In our regular series by IoE researchers, Dr Karen Jones explores ‘Perspectives on women and higher education leadership from around the World’

Dr Karen Jones

Dr Karen Jones joins the blog to talk about being guest editor of a Special Issue of the journal Administrative Sciences, which brings together a variety of articles to provide perspectives on women and higher education leadership from countries as diverse as India, China, Saudi Arabia, Australia, the United States and the UK.

Putting this collection of articles together was particularly interesting because each one provides unique insights and perspectives”, says Karen, who is Associate Professor of Educational Leadership and Management at the IOE.

Karen’s research interests include gender, women and leadership. She explained: “this is an important topic, since the significant under representation of women in higher education leadership can be observed in every country around the world. This has been well documented over the past decade in the research literature. While this research has led to a deeper understanding of the exclusionary structures, processes, and practices that collectively create obstacles for women at various career stages, higher education institutions are slow to fix the problem.”
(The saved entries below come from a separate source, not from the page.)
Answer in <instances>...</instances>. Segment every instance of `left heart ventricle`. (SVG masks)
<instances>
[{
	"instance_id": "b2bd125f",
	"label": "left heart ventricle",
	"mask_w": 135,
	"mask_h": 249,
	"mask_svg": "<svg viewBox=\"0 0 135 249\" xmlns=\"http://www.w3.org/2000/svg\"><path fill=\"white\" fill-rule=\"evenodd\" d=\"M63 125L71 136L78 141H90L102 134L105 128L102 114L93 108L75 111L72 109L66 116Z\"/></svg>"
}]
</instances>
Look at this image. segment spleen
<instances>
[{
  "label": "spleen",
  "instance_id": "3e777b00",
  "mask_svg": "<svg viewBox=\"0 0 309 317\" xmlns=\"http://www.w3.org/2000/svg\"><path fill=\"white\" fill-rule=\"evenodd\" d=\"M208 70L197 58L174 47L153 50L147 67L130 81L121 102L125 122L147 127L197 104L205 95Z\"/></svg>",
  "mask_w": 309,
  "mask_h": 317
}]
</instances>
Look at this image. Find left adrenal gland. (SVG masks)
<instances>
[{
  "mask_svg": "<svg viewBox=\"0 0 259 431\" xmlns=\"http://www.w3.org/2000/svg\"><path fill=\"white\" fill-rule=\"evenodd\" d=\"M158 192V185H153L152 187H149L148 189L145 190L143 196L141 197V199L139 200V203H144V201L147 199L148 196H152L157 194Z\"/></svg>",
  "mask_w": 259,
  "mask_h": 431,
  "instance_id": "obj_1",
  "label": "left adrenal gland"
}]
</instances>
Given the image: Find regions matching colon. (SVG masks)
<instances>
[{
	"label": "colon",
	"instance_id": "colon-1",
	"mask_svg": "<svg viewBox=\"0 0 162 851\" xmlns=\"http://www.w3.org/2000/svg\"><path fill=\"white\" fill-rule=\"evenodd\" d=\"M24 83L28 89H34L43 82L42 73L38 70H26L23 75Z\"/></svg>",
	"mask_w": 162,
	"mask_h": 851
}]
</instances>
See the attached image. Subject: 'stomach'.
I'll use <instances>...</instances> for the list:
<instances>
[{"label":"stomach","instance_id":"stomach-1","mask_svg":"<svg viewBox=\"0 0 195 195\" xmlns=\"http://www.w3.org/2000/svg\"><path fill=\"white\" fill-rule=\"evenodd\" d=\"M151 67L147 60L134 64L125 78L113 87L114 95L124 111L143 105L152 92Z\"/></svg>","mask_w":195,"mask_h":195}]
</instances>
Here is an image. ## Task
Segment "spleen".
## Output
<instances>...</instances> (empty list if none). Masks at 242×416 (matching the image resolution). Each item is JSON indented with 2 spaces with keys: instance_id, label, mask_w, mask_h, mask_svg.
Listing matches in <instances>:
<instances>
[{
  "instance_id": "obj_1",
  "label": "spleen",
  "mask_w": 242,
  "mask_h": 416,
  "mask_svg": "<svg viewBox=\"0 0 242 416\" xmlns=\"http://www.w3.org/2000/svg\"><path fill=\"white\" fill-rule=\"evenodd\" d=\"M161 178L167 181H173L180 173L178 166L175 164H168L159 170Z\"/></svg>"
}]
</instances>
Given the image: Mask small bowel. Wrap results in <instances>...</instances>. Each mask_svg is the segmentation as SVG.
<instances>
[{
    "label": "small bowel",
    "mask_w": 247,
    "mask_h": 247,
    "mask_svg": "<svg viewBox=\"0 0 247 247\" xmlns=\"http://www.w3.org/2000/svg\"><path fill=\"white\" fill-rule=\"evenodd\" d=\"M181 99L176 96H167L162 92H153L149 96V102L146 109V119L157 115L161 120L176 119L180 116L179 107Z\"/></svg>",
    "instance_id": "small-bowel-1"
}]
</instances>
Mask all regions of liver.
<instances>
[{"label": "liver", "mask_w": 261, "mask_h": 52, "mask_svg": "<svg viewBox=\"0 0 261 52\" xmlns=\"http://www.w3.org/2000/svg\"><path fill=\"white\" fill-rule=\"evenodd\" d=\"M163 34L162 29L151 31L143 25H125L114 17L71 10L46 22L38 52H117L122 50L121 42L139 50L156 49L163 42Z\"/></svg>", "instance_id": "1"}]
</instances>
A key contribution of this Special Issue is that it provides fascinating and unique socio-cultural insights. For instance, Kameshwara and Shukla discuss how gender relations are rooted in the socio-cultural matrix in India. Zhao and Jones draw attention to identity and Discourse as an important, yet under-researched, aspect of women’s underrepresentation in higher education leadership and they apply this to a study of female higher education leaders in China. Alsubaie and Jones, through a synthesis of existing literature, explore the complex mix of social, religious, cultural and organisational barriers for women in Saudi Arabia and make proposals for future research directions.”

The Special Issue also draws attention to structural and organisational barriers. For example, Burkinshaw and White, through two case studies – one with female Vice-Chancellors in the UK and, the second, female early career academics at an Australian university, argue that women’s growing resistance, particularly of the younger generation, reflects their dissatisfaction with higher education leadership communities of practice of masculinities. Vicary and Jones, through autoethnography, show how casual, non-permanent forms of employment that have become common practice in higher education can stifle leadership aspirations due to lack of career progression opportunities and lead to a sense of alienation from the target community of practice. Selzer, Howton and Wallace, in a co-produced autoethnography, provide a critique of a women’s-only leadership development programme in higher education in the


United States. Finally, Manifredi writes a compelling argument for positive action in recruitment and promotion to tackle women’s under-representation in senior leadership roles.”